Pronto, la Convención Nacional autorizó la instauración del nuevo culto. E incluso se fijó un día para su primera celebración, el 20 prairial (8 de junio de 1794) como día del Ser Supremo. Este se celebraría cada diez jornadas, es decir, casi a imitación del domingo para la festividad católica. “El pueblo francés reconoce la existencia del Ser Supremo y la inmortalidad del alma”, rezaba el decreto.
Así, se organizó la primera Fiesta del Ser Supremo. Para la ocasión se desarrolló un ambicioso programa de actividades a cargo de Jacques-Louis David, el célebre pintor -amigo de Robespierre- que había roto con el barroco del antiguo régimen para plasmar en sus cuadros una visión neoclásica, como en su célebre obra dedicado a la muerte de Marat, pintado casi como un Cristo doliente con el corazón rasgado por la daga de Charlotte Corday.
David trabajó duro. Así, se organizaron diferentes marchas y ceremonias a lo largo del país. Todo comenzó con una ceremonia en el jardín del palacio de las Tullerías, en que se encendió una estatua que representaba al ateísmo. Pero lo más ambicioso venía después; una procesión con los diputados de la Convención Nacional en pleno, hacia el Campo de Marte, donde David había preparado una gigantesca escenografía.
Se trataba de una enorme montaña artificial hecha de madera y yeso, adornada con rocas, flores e incluso un árbol vivo -llamado árbol de la libertad- en su cima. Los asistentes debían cantar un himno compuesto para la ocasión, encabezados, como no, por Robespierre. “Fue una espléndida escenografía a cargo de Jacques-Louis David, y con Robespierre, entonces presidente de la Convención, dirigiendo la procesión vestido con su chaqueta azul claro favorita y sosteniendo un ramillete de flores azules”, explica McPhee.
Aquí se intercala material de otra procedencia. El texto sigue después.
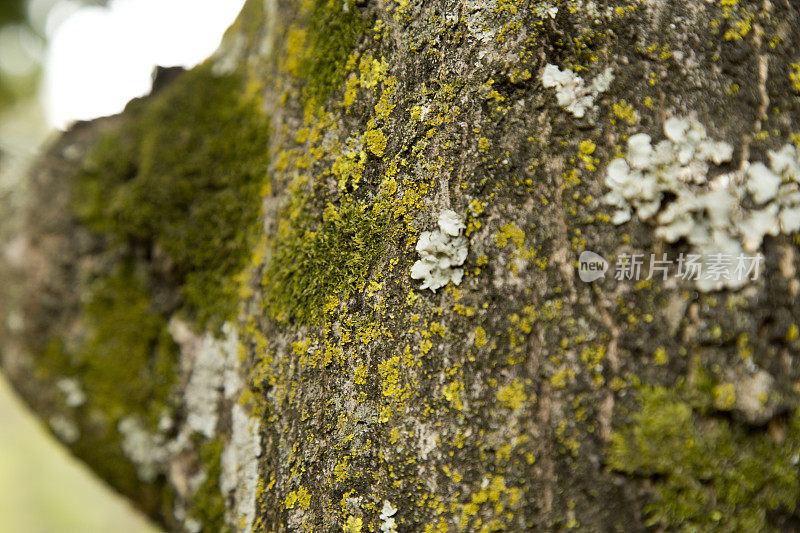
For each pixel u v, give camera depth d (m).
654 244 0.40
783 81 0.41
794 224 0.40
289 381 0.43
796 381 0.40
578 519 0.40
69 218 0.50
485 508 0.40
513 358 0.40
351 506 0.41
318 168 0.43
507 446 0.40
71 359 0.50
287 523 0.43
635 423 0.40
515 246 0.41
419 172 0.41
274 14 0.47
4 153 0.55
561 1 0.41
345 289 0.42
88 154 0.50
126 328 0.49
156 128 0.48
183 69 0.51
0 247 0.52
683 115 0.40
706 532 0.40
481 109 0.41
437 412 0.41
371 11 0.43
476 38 0.41
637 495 0.40
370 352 0.42
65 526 1.35
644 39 0.41
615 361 0.40
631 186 0.40
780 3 0.41
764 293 0.40
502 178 0.41
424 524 0.40
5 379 0.53
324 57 0.44
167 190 0.47
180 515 0.48
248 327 0.45
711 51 0.41
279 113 0.45
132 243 0.49
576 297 0.40
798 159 0.40
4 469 1.43
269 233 0.45
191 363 0.47
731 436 0.40
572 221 0.41
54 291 0.50
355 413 0.42
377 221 0.42
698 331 0.40
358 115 0.43
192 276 0.47
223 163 0.47
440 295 0.41
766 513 0.40
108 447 0.49
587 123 0.41
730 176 0.40
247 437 0.44
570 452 0.40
Pero no todos los asistentes interpretaron la ceremonia de la misma manera. No pocos pensaron que se trataba de una manera simbólica de cerrar el período más brutal del terror y así volver a la normalidad. Se equivocaron. La represión se hizo todavía más excesiva, lo que generó una contradicción con los triunfos militares que aseguraban la supervivencia del proceso; “de acuerdo con la ley del 22 Pradial (10 de junio), 1.376 personas fueron guillotinadas en solo seis semanas”, detalla McPhee. Asustados, los enemigos de Robespierre se unieron y lograron derribarlo del gobierno y enviarlo a la guillotina, agonizante, tras destrozarse la mandíbula con un tiro de revolver al momento de su arresto. Con su muerte, el 28 de julio de 1794, también finalizó el culto al Ser Supremo. Un intento de religión secular, ahogado por la sangre de sus propios feligreses.